Citing Travel Ban, WH Says Protecting US From Terror Attacks Is Administration’s Top Priority

By Annabel Scott | June 19, 2017 | 6:07 PM EDT

President Trump disembarks from Marine One on the pre-commissioned aircraft carrier Gerald R. Ford in Newport News, Virginia on March 2, 2017. (Official White House Photo by Shealah Craighead)

( – Preventing a terrorist attack on U.S. soil is the Trump administration’s top priority, White House press secretary Sean Spicer told a press briefing Monday

Discussing the recent attacks overseas and the post-9/11 belief that “it’s not a matter of if, but when,” Spicer said President Trump and his cabinet, particularly Homeland Security Secretary John Kelly, view terror attack prevention and domestic safety to be of the utmost importance.
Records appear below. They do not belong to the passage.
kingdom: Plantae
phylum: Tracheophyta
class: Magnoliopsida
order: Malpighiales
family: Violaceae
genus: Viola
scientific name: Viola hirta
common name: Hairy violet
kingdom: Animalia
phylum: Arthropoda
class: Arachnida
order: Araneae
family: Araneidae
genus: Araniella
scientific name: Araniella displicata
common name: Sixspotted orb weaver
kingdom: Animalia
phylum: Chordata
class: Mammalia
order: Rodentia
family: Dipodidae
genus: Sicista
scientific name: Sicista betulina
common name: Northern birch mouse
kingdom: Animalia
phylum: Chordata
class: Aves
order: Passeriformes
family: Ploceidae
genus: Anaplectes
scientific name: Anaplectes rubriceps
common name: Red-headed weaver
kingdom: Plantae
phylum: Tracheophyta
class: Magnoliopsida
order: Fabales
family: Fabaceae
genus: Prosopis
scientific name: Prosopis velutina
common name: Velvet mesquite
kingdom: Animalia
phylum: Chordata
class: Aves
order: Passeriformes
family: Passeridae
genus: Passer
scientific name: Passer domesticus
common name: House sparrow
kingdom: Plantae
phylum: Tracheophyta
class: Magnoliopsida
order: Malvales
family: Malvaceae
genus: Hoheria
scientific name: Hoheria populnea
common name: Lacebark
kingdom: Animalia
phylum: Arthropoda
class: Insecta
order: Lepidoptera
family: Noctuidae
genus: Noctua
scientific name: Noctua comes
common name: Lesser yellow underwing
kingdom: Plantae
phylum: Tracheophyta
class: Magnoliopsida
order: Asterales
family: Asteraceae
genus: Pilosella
“I know that both the president and Secretary Kelly in particular, as well as the NSC team, this is … their top priority.”

“The reason that the president has taken the actions that he has, including the travel ban,” he said, “ is to make sure that we’re looking at both enhancing and reading the intelligence piece, but taking steps to secure this country, to make sure that the people who are coming here are doing so with the intention of coming here peacefully.”

“Everything that we do, and the president does and Secretary Kelly does – obviously, [Defense] Secretary Mattis, [National Security Advisor] General McMaster, the entire team – is to protect the people and to make sure that there is not an attack here, and that not only do we prevent anything from happening on our homeland, but eradicate it where we can in places throughout the world.”

Spicer said Trump and his administration are doing everything in their power to protect people from attacks on our soil and abroad.

“He’s going to use every tool possible to make sure that we vet people, that we have the proper studies, that we use the proper tools and techniques,” said Spicer. “But yeah, we’re doing everything we possibly can.”

The “travel ban” cited by Spicer refers to executive orders, issued by the president in January and again in March, that barred entry for 90 days to most citizens of six terror-prone countries – Iran, Libya, Syria, Somalia, Sudan and Yemen. (Iraq was included in the first order, but removed in the second one.)

Implementation of the orders, which also sought to block all refugees from entering the country for 120 days, has been held up by federal courts.